§ TASK OBJECTIVE
Scan the listing below. Return every line containing the string "pinky".

+ + + + +

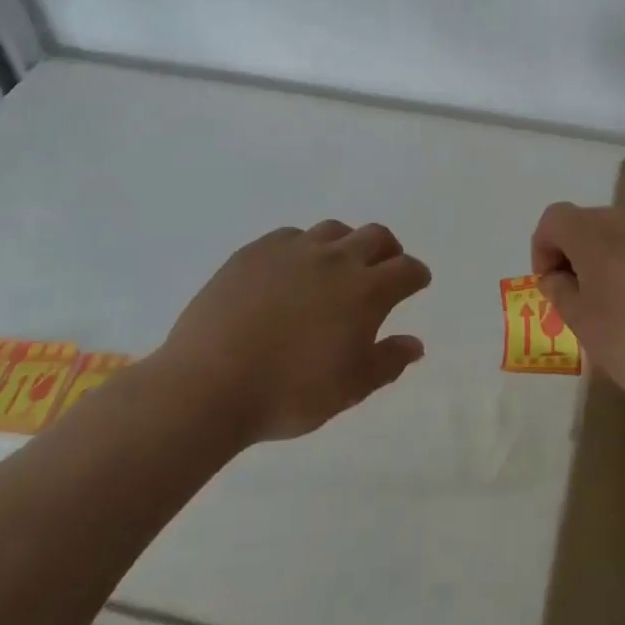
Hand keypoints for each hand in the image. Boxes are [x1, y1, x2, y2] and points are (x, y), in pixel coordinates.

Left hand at [157, 221, 429, 443]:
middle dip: (388, 250)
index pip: (406, 269)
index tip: (416, 283)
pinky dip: (303, 248)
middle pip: (376, 236)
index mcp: (366, 291)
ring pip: (333, 230)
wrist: (208, 385)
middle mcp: (335, 260)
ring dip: (346, 244)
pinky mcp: (254, 252)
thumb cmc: (289, 393)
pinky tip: (291, 271)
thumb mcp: (350, 389)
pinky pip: (290, 237)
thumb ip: (388, 362)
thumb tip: (414, 344)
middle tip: (384, 268)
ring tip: (336, 268)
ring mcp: (292, 251)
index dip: (416, 275)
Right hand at [531, 202, 624, 405]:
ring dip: (616, 263)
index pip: (555, 218)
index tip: (554, 287)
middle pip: (591, 223)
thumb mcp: (591, 330)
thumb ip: (564, 297)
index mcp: (597, 236)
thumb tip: (554, 276)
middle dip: (578, 256)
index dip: (543, 248)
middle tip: (585, 302)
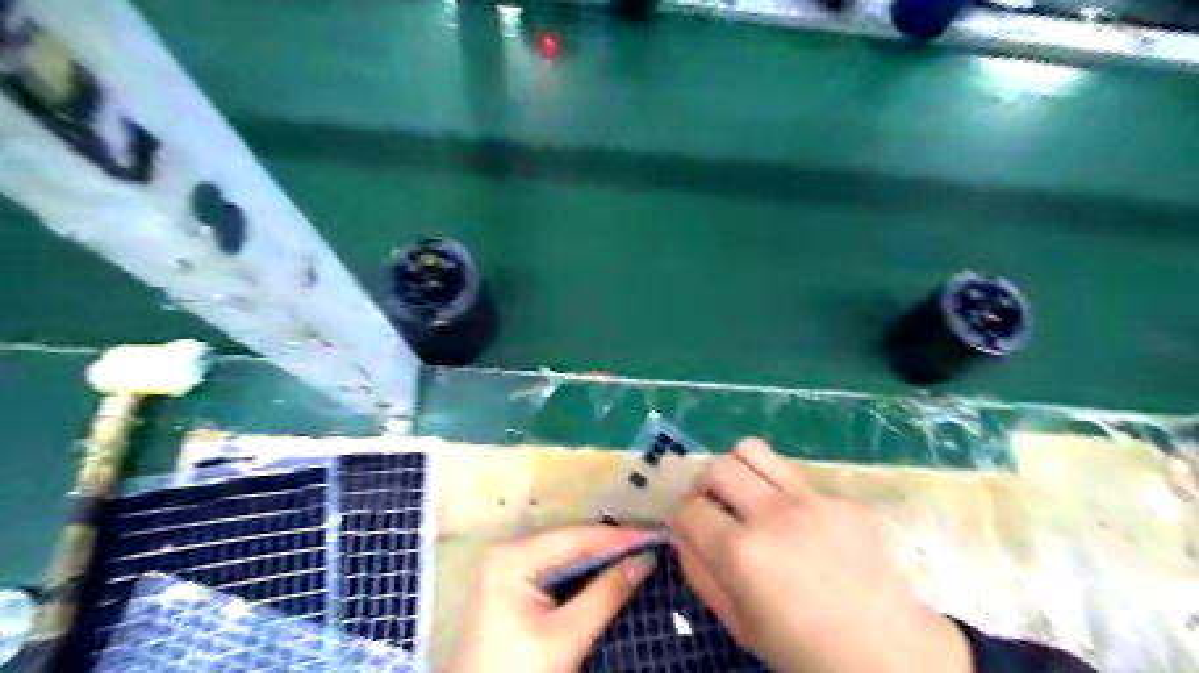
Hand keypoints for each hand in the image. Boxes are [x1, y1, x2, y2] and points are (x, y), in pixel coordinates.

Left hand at [450, 527, 653, 672]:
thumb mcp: (567, 637)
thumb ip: (605, 595)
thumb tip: (644, 560)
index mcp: (514, 557)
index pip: (577, 537)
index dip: (619, 536)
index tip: (656, 536)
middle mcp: (510, 551)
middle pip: (571, 540)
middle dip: (612, 544)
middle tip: (652, 544)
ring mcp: (510, 566)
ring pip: (567, 553)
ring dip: (602, 555)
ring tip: (640, 551)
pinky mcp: (515, 584)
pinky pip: (558, 568)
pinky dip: (586, 570)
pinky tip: (611, 570)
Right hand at [670, 440, 968, 671]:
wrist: (889, 654)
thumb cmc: (803, 649)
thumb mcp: (739, 624)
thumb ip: (700, 573)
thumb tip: (683, 533)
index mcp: (742, 553)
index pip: (689, 508)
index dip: (681, 517)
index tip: (688, 526)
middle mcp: (772, 513)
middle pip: (717, 468)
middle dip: (701, 484)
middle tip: (709, 504)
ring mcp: (811, 499)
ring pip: (753, 450)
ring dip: (736, 469)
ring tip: (743, 493)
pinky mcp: (840, 497)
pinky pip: (794, 476)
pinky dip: (779, 491)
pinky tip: (796, 522)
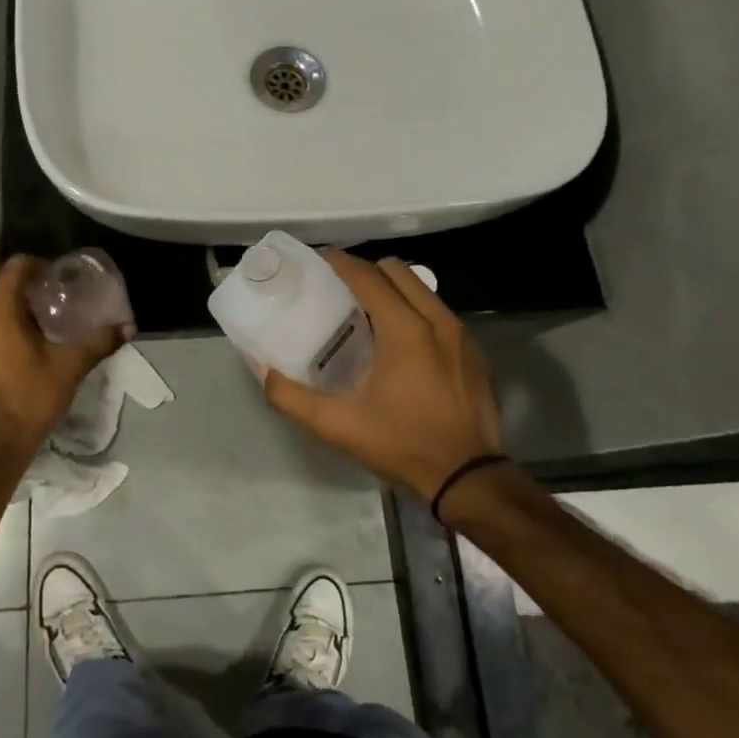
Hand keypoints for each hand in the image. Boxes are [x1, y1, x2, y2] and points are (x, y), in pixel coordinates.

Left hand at [0, 255, 129, 464]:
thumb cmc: (32, 395)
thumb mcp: (71, 365)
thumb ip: (100, 341)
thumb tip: (129, 326)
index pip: (13, 267)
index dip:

+ + + + +

§ FINISHED EXERCISE
pinky dip: (303, 248)
pinky mcp: (254, 252)
pinky tip: (291, 271)
pinky pip: (290, 237)
pinky mcp: (515, 584)
pinky pip: (558, 568)
pinky dip: (586, 570)
pinky tip: (611, 570)
pinky mcp: (840, 497)
pinky pip: (794, 476)
pinky dip: (779, 491)
pinky tip: (796, 522)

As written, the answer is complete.